Eli Bendersky writes:
 > On Tue, Mar 5, 2013 at 9:05 AM, Christian Heimes <christian at python.org>wrote:
 > 
 > > Hello,
 > >
 > > today I came across this slides
 > > https://speakerdeck.com/alex/why-python-ruby-and-javascript-are-slow by
 > > Alex Gaynor. The slides aren't some random rants on Python. Alex makes
 > > some valid points. Coincidentally  he is a PyPy developer,
 > > too. ;)

Not at all coincidentally.  As a compiler writer (which he refers to
in the slides several times) he is offended by poor performance, as
measured in CPU/invocation.  Good for him!  I'm glad he's working on
PyPy!  But when compiler writers start talking language design for
performance, we inevitably end up with C<0.5 wink/>.

 > > One of his assertions is about memory (re)allocation. C is faster
 > > in some cases because C code usually does fewer allocations and
 > > reallocations. Python has no API to easily reallocate a list with
 > > 100 items.

And it shouldn't.<wink/>

But why do you think allocation is slow in the general case?  Sure, it
involves system calls which indeed do slow things down.  But there are
ways to arrange that those calls are amortized (eg, preallocation of
arenas, exponential reallocation for fast-growing objects).  Yes, the
few instructions it takes to grab a slab of memory off the heap add
up.  But is it worth programmer time to actually estimate correctly
the size of the list in advance?  What happens if the code is reused
in an application where the lists are two orders of magnitude larger?
Won't performance go in the tank?  (According to your benchmark, I
don't think anybody would ever notice.)

 > > Code like
 > >
 > >   lst = []
 > >   for i in range(100):
 > >       lst.append(i*i)

shouldn't be written.<wink/>  As Eli writes:

 > The real problem is that this code is not idiomatic Python[...].

+as-many-as-I've-got-in-my-pocket.  It's "for s in strings: s0 += s"
in another guise.  "We gots idioms fo' dat!"

 > > Internally CPython already distinguishes between the length of
 > > object and the allocation size of an object for some types like
 > > list, dict and bytearray.
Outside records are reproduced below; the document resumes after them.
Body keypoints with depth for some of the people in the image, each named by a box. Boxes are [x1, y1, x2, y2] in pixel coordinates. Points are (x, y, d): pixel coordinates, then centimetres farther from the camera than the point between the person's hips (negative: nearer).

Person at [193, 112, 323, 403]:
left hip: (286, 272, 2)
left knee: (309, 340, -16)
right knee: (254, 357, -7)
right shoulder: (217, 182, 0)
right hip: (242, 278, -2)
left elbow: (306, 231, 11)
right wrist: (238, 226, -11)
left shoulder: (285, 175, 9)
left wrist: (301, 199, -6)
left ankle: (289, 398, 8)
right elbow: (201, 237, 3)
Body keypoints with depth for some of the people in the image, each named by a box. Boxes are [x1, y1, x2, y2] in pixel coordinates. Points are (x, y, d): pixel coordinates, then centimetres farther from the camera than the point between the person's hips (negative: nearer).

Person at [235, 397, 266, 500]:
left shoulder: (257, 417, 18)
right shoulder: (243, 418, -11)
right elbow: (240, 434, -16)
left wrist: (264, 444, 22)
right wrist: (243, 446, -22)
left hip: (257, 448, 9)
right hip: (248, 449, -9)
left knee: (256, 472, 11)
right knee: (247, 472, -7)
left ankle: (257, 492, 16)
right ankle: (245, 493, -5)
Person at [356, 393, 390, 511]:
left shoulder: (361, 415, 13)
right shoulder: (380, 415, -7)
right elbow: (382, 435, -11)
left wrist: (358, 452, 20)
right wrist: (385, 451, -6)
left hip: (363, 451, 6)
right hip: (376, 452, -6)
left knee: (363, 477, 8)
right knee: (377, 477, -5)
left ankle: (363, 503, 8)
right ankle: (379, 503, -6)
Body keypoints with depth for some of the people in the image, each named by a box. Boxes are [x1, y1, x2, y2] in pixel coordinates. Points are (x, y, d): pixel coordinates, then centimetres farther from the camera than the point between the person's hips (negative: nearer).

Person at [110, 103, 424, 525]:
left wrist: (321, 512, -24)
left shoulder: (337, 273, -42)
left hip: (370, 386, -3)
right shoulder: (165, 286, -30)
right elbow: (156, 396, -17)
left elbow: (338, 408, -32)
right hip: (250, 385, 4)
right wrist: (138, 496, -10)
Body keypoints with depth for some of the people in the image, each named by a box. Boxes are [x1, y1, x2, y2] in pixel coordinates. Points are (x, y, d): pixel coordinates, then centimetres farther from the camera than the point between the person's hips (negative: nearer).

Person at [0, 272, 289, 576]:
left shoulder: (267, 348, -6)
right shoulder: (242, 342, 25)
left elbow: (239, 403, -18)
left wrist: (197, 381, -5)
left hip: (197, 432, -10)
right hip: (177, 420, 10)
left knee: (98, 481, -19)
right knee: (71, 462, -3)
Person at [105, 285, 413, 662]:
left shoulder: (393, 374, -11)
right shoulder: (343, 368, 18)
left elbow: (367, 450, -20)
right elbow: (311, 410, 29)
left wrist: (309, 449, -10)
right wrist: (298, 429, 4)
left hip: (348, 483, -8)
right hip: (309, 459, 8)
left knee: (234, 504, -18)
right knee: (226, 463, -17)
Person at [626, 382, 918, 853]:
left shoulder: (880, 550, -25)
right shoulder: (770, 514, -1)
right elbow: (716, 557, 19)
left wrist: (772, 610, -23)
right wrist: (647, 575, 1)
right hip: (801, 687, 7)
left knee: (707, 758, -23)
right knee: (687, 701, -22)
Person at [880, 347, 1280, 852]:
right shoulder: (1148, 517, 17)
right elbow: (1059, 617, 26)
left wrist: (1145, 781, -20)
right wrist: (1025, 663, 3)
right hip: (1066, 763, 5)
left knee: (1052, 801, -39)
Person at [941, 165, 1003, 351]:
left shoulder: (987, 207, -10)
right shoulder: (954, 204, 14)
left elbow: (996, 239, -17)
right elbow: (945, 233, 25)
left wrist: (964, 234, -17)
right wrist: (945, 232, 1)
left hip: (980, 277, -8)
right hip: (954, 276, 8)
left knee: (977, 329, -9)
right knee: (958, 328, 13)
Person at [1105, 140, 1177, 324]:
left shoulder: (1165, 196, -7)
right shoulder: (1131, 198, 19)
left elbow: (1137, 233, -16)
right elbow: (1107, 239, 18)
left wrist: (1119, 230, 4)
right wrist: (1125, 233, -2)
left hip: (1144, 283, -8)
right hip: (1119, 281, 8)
For example PyListObject has `ob_size`
 > > for __len__ and `allocated` for the amount of available `ob_item`
 > > slots.

Good.  Are we done now?<wink/>  Python has the necessary features, let
the compiler writers take advantage of them.  But exposing them to the
user and requiring that the user do ugly and fragile things to get a
minor speedup isn't Pythonic.

 > > with LengthHint(list, 200) as lst:
 > >     # lst has 200 ob_item slots but len(lst) == 0
 > >     for i in range(100):
 > >         lst.append(i*i)
 > > # __exit__ shrinks ob_item to 100

But that's ugly, especially the literal "200".  The fact that Python
doesn't splat explicit memory management in our T-shirts is one of the
reasons why we use Python.  And Python does grow extensions which
optimize such patterns, beautiful features at that.  Back to Eli:

 > [If] you want it to be reasonably fast [...] why not:
 > 
 > lst = [i*i for i in range(100)]

Again:

Alex complains that "objects may be dicts, but dicts aren't objects".
The performance point is that dicts are slow.  True.  But again Python
(not all implementations?) has an optimization (though not pretty):
objects can have slots.  It also has a (potentially horrible!) 
pessimization: properties.  The point is that object member access is
often the pretty way to code.  If it needs to be fast, we can do
that.  If it needs to be small or obey DRY, we can do that, too.